Quand elle revint, il se tenait le poignet en observant sa dextre qui prenait une teinte violacée peu naturelle. Chloé lui intima d’avaler les cachets qu’elle avait trouvés puis s’agenouilla pour passer la pommade soit disant magique de sa tante qu’elle venait d’exhumer du fond du frigidaire (un truc fait à base de graisse de chèvre et d’huile d’olive, l’odeur était écoeurante).

«- Bon sang! Mais pourquoi tu n’as pas bloqué avec ton pied comme tout le monde?»

Ben laissa échapper un grognement qui semblait vouloir imiter un rire:

«- Personne ne m’a jamais claqué la porte au nez jusque là, tu es bien la seule à avoir ce genre de réactions.

- Agaçant comme tu es, ça m’étonne.

- Tout le monde n’est pas de ton avis.

- Encore plus étonnant.»

Les doigts se contractèrent au contact de la graisse fraîche. Chloé n’avait aucune idée de ce qu’elle faisait, mais s’y employa tant bien que mal.

«- On devrait peut-être t’emmener à l’hôpital», fit-elle remarquer tandis que les doigts atteignaient la taille de petites saussices.

Il refusa, prétextant qu’il en avait déjà vues d’autres. Il passerait chez son médecin aux aurores pour vérifier l’ampleur des dégâts. Elle haussa les épaules, c’était sa main; son problème. Il fallait vraiment être idiot pour bloquer une porte qui claque avec une main quand même. Surtout quand on était ébéniste et qu’il s’agissait de son outil de travail principal.

Quand elle eut terminé de bander lâchement la baudruche qui finissait désormais le bras de Benoît, elle lui proposa un remontant qu’il refusa -pas avec les médicaments- donc Chloé s’installa à côté de lui sur un tabouret traîné depuis la cuisine avec un verre bien trop rempli au goût de sa tante.

«- Tu disais que tu voulais parler d’un problème qui touchait tout le monde. À priori, les photos ne sont que le tien.

- Le nôtre. Toi, tu n’as plus le droit de démarrer des oeuvres qu’il n’ait pas approuvées, et moi…

- Comment?»

Benoît lui expliqua alors que le vicomte craignait tant qu’elle vende via une autre agence ou société que la sienne qu’il lui était désormais interdit de produire sans son consentement.

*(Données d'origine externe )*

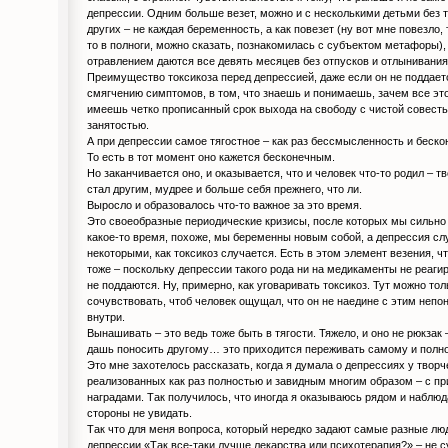
депрессии. Одним больше везет, можно и с несколькими детьми без т
других – не каждая беременность, а как повезет (ну вот мне повезло, 
то в полноги, можно сказать, познакомилась с субъектом метафоры)
отравлением даются все девять месяцев без отпусков и отлынивания
Преимущество токсикоза перед депрессией, даже если он не поддает
смягчению симптомов, в том, что знаешь и понимаешь, зачем все это
имеешь четко прописанный срок выхода на свободу с чистой совест
занятостью.
А при депрессии самое тягостное – как раз бессмысленность и беско
То есть в тот момент оно кажется бесконечным.
Но заканчивается оно, и оказывается, что и человек что-то родил – т
стал другим, мудрее и больше себя прежнего, что ли.
Выросло и образовалось что-то важное за это время.
Это своеобразные периодические кризисы, после которых мы сильно 
какое-то время, похоже, мы беременны новым собой, а депрессия слу
некоторыми, как токсикоз случается. Есть в этом элемент везения, чт
тоже – поскольку депрессии такого рода ни на медикаменты не реагир
не поддаются. Ну, примерно, как уговаривать токсикоз. Тут можно то
сочувствовать, чтоб человек ощущал, что он не наедине с этим неп
внутри.
Вынашивать – это ведь тоже быть в тягости. Тяжело, и оно не рюкзак 
дашь поносить другому… это приходится переживать самому и полн
Это мне захотелось рассказать, когда я думала о депрессиях у творч
реализованных как раз полностью и завидным многим образом – с пр
наградами. Так получилось, что иногда я оказываюсь рядом и наблюда
стороны не увидать.
Так что для меня вопроса, который нередко задают самые разные лю
депрессии «Так все-таки лучше лекарства или психотерапия?» – не с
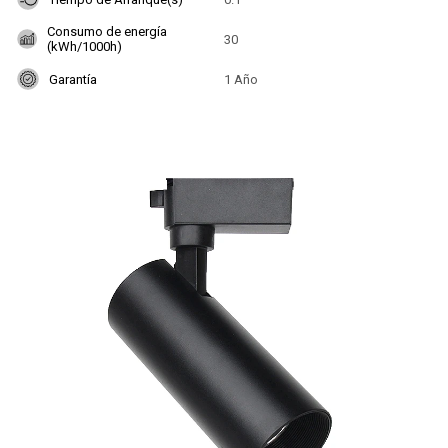
Consumo de energía
30
(kWh/1000h)
Garantía
1 Año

C’était une restriction de son droit le plus élémentaire en tant qu’artiste: celui de créer. Impossible. Inadmissible.

«- Ton téléphone.

- Comment?

- Ton téléphone, Benoît, j’appelle le vicomte de ce pas.

- Certainement pas, tu lui parleras quand tu seras calmée et que nous aurons réfléchi à une solution.

- C’est tout réfléchi: je démissionne!

- Exactement ce que je veux éviter. Tes clauses de rupture de contrat sont draconniennes, tu te retrouverais endettée au moins au triple de l’actuel.

- As-tu seulement un idée de ce que je dois?»

Benoît ne répondit pas. Elle était la seule à connaître le montant exact de la facture, personne ne lui ferait croire que le petit ébéniste du vicomte avait trouvé l’information… mais Ruby disposait sans doute d’un ordre de grandeur qu’elle aurait pu lui communiquer.